Publié le 18 août 2022

Définition : il s’agit d’un compte courant ouvert au nom d’un associé dans les livres de la société dont il est justement associé. Les choses sont équivalentes dans le cas d’un actionnaire. Dans la pratique, un compte courant d’associé (CCA) est assez proche par nature d’un compte courant dans une banque.

Dans le cas d’un CCA, le détenteur du compte dépose des fonds dans la société plutôt qu’à la banque. Les fonds en question ont pu être apportés à la création de la société où à n’importe quelle occasion. Si l’associé cessait de l’être, le CCA deviendrait alors un prêt classique.

Pourquoi l’utiliser

Contrairement à des titres, parts ou même actions, les CCA ont le mérite d’une grande souplesse. Ainsi, ils peuvent être augmentés ou remboursés, en totalité ou partiellement, sans aucun préalable.

Dans le second cas, néanmoins, la présence de disponibilités dans la société est nécessaire. Bien entendu, l’existence d’un compte courant d’associé peut engendrer un déséquilibre entre les associés.

Mais, parfois, ce déséquilibre peut être voulu lorsque, précisément, l’on souhaite que l’un des associés participe de façon plus large au financement. Peut-être parce qu’il dispose de moyens financiers plus importants ou pour toute autre raison.

CCA débiteur

En règle générale, un compte courant d’associé ne peut être débiteur. En d’autres termes, un associé ne peut emprunter à la société dans laquelle il a une participation.
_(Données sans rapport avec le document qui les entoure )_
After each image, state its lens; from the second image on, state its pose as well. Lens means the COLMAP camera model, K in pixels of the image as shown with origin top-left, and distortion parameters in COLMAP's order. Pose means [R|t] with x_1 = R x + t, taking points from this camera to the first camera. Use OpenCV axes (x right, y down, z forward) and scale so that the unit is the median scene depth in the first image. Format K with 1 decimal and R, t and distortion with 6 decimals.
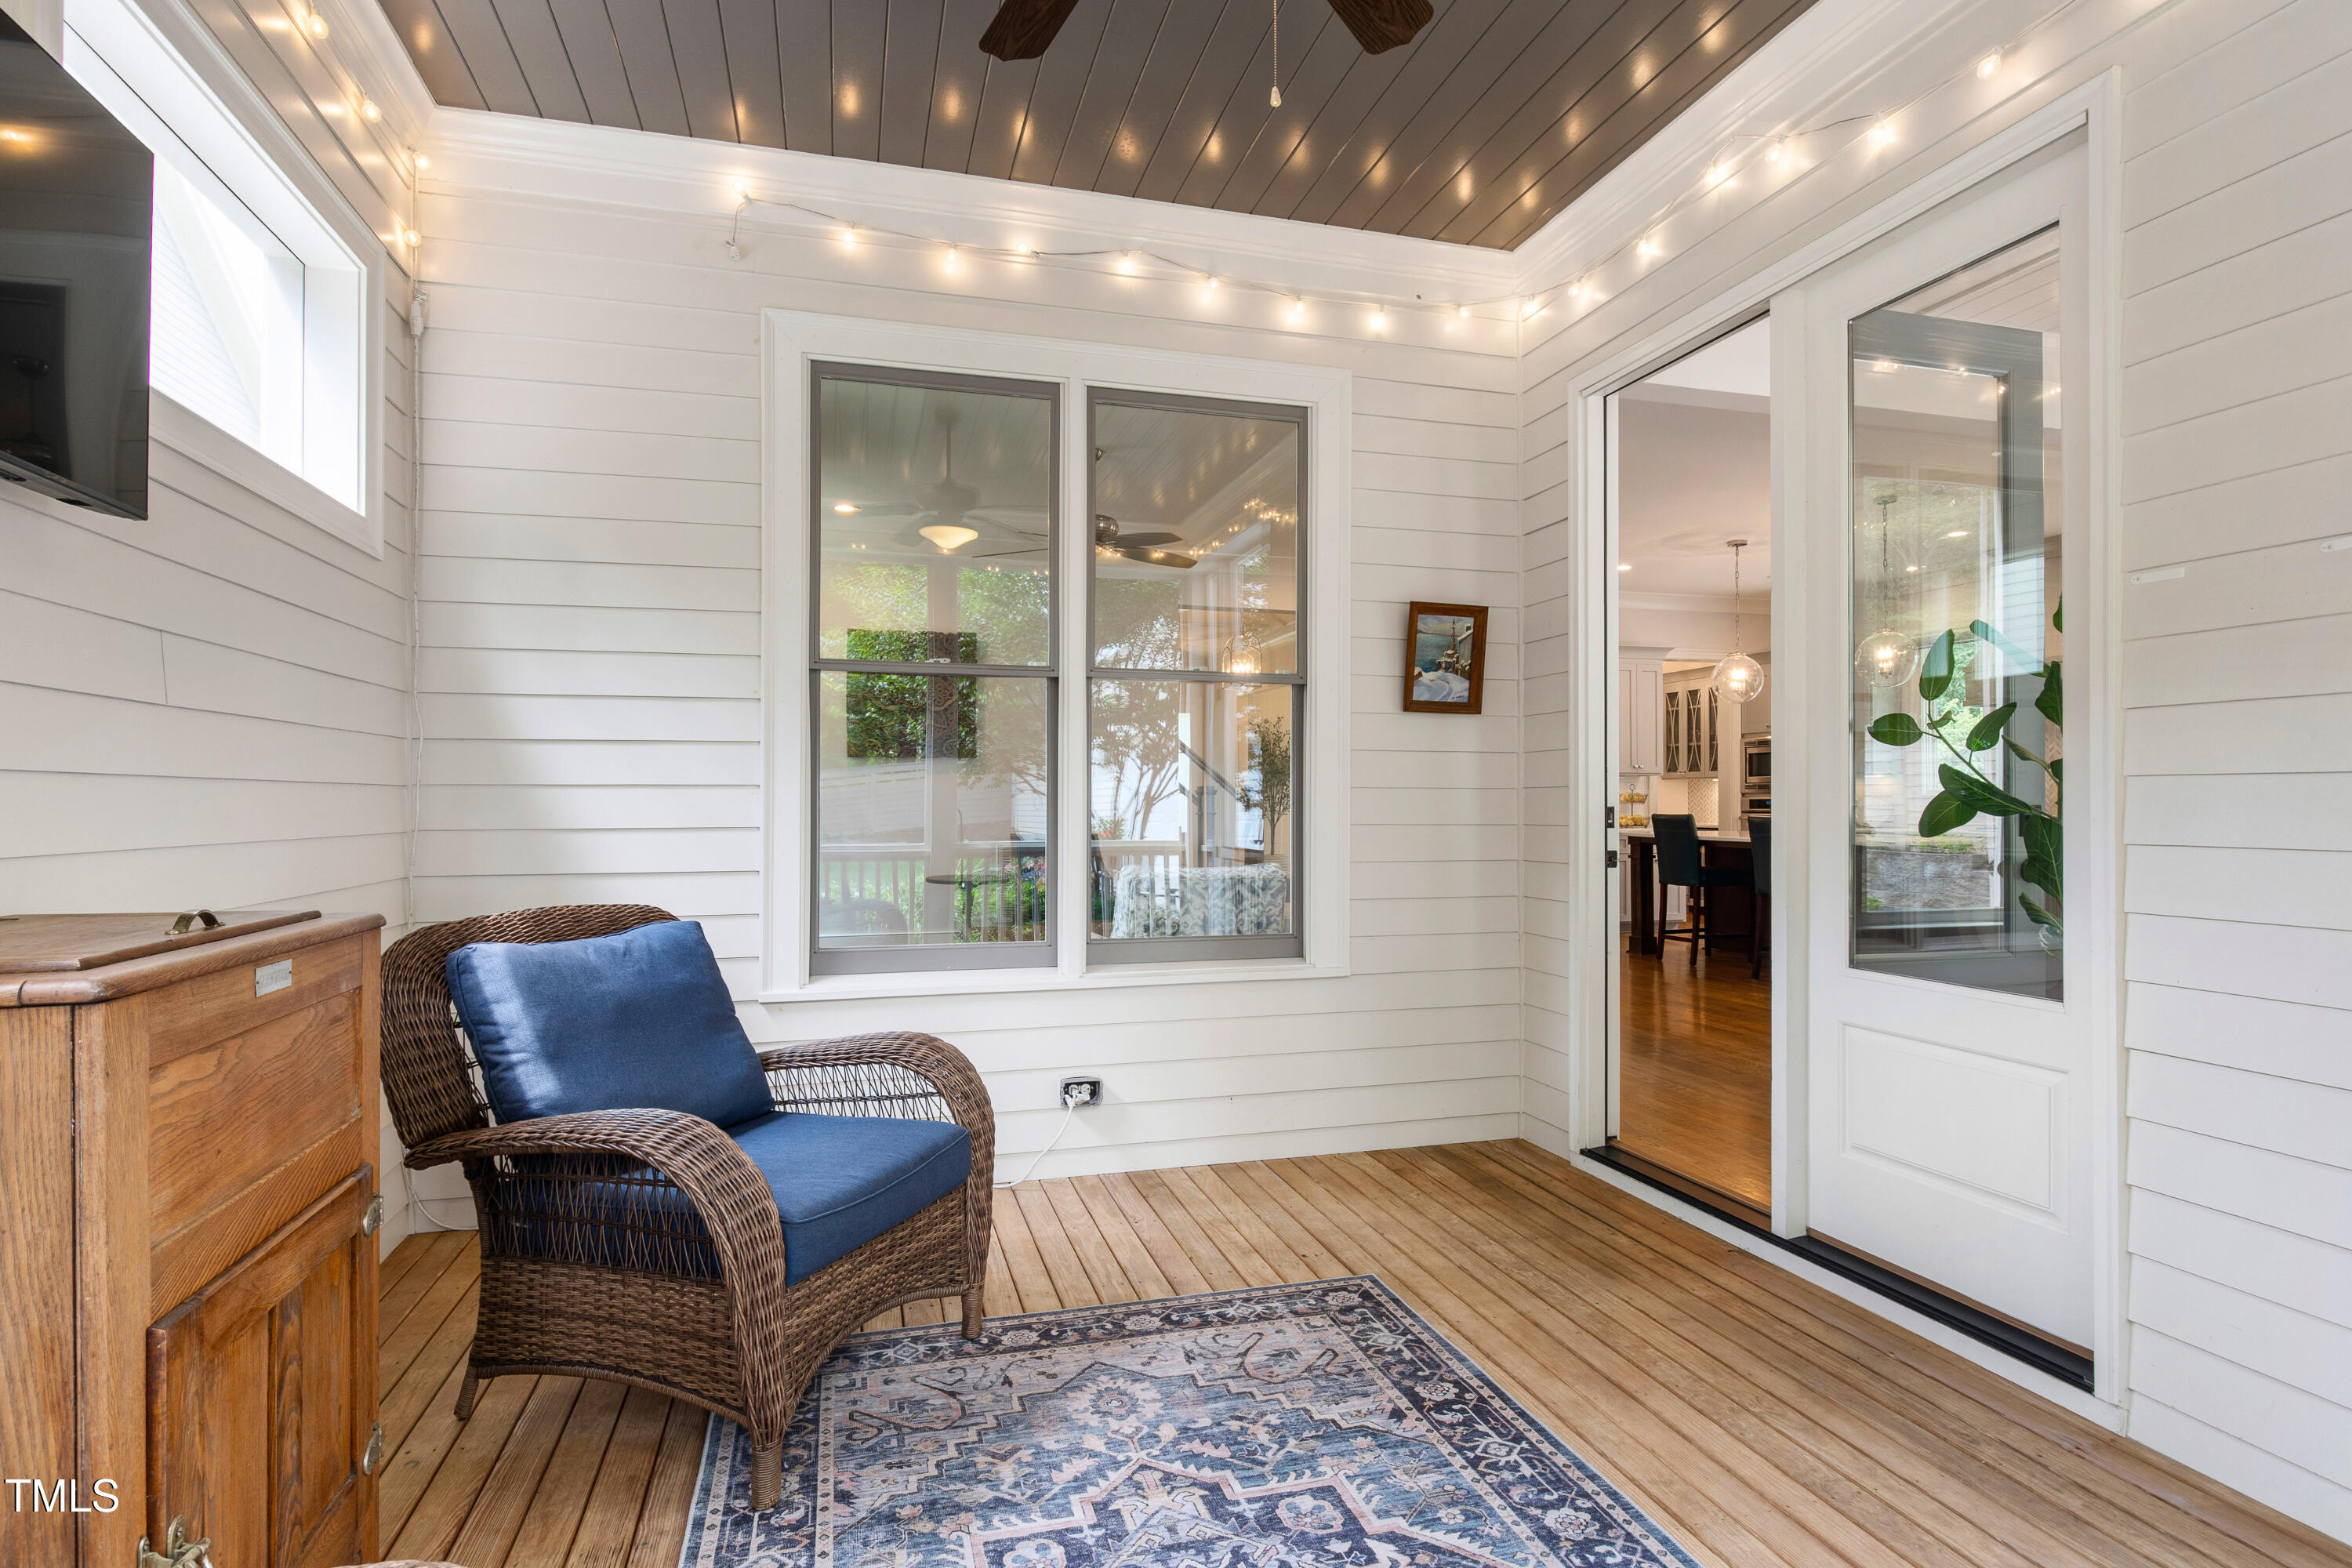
lens RADIAL K [[1191.4, 0, 1170.1], [0, 1191.4, 792.5], [0, 0, 1]] dist [0.001128, 0.000010]
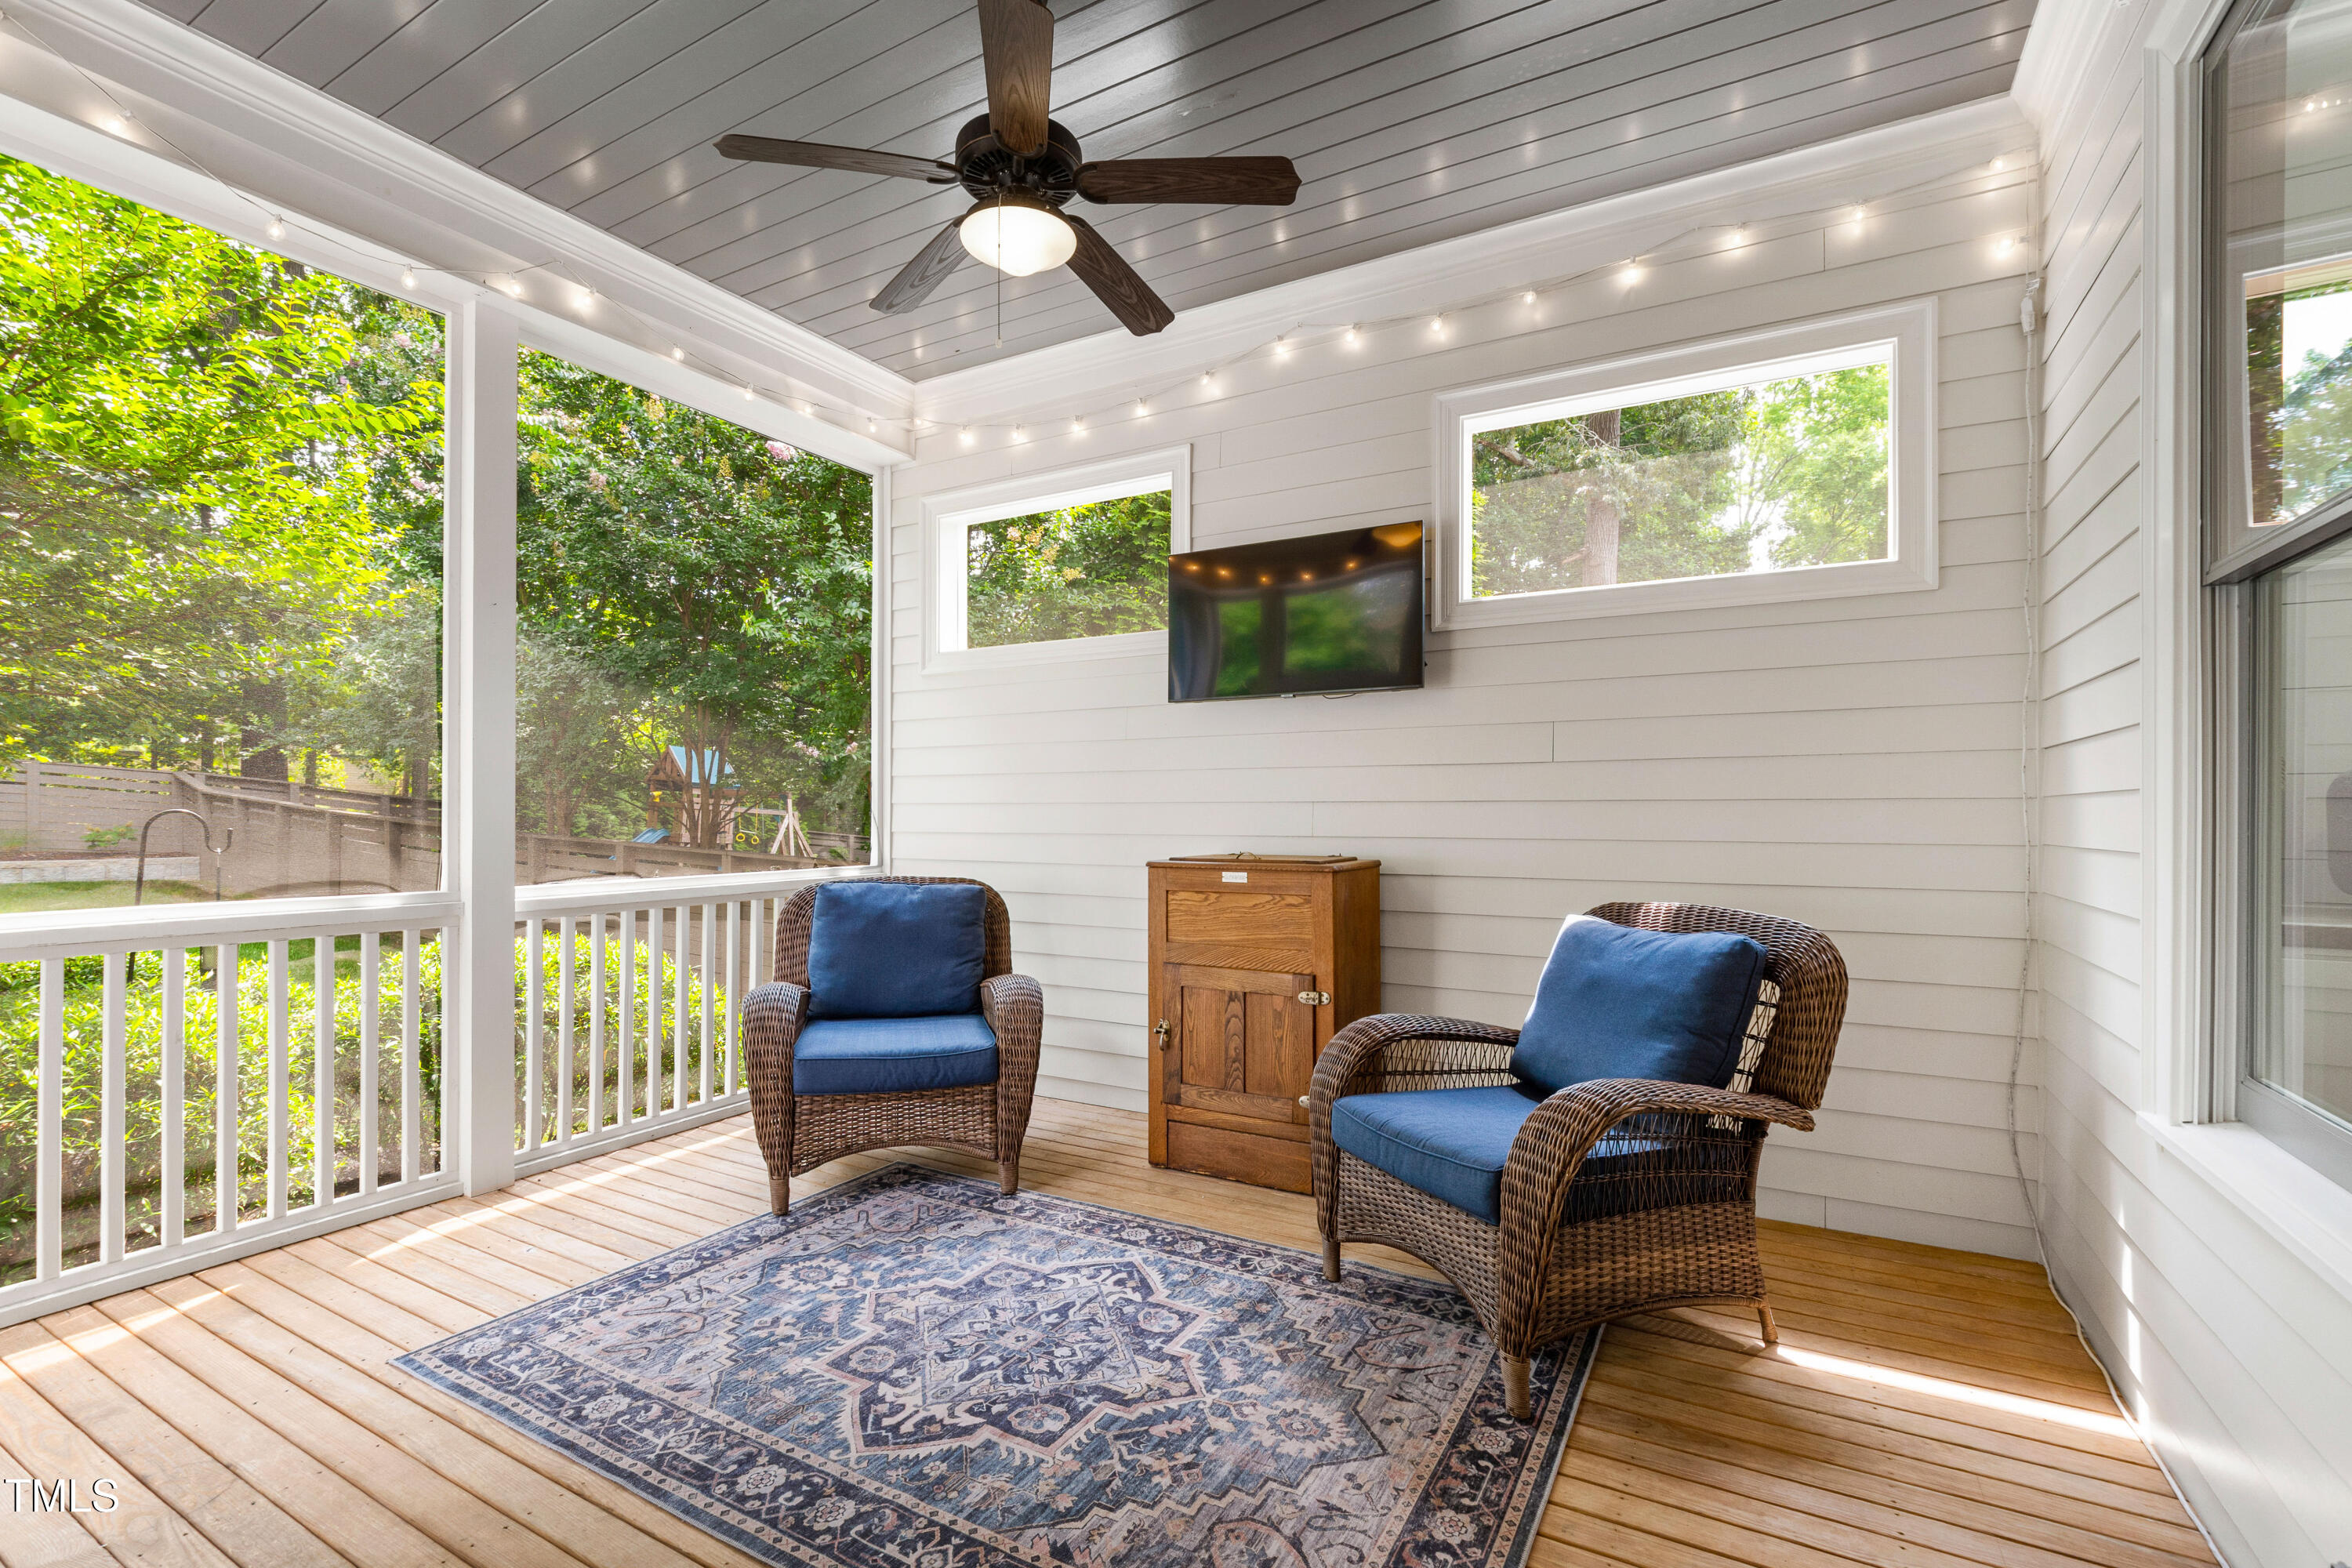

Il suffit pour s’en persuader de prendre connaissance de l’article L. 223-21 du Code de commerce qui dispose que : «À peine de nullité du contrat, il est interdit aux gérants ou associés autres que les personnes morales de contracter, sous quelque forme que ce soit, des emprunts auprès de la société, de se faire consentir par elle un découvert, en compte courant ou autrement, ainsi que de faire cautionner ou avaliser par elle leurs engagements envers les tiers. Cette interdiction s’applique aux représentants légaux des personnes morales associées».

En revanche, cette interdiction ne concerne pas les sociétés civiles et notamment les SCI à la condition qu’elles soient translucides et donc imposées à l’IR, et non pas à l’impôt sur les sociétés.

Notre opinion : l’usage de l’instrument CCA doit clairement être systématiquement envisagé lorsqu’il s’agit de concevoir le financement d’une société. En effet, grâce à leurs qualités, les comptes courants d’associés ont toute leur place à côté des fonds propres, actions ou parts.

Enfin, il ne faut pas oublier que comme n’importe quel emprunt – à l’exception des emprunts familiaux – un CCA doit être rémunéré par la société. Pour un associé personne morale, il existe un plafond au-dessus duquel l’intérêt n’est plus déductible du revenu imposable. Ce taux plafond est calculé trimestriellement en référence au taux des prêts bancaires aux entreprises.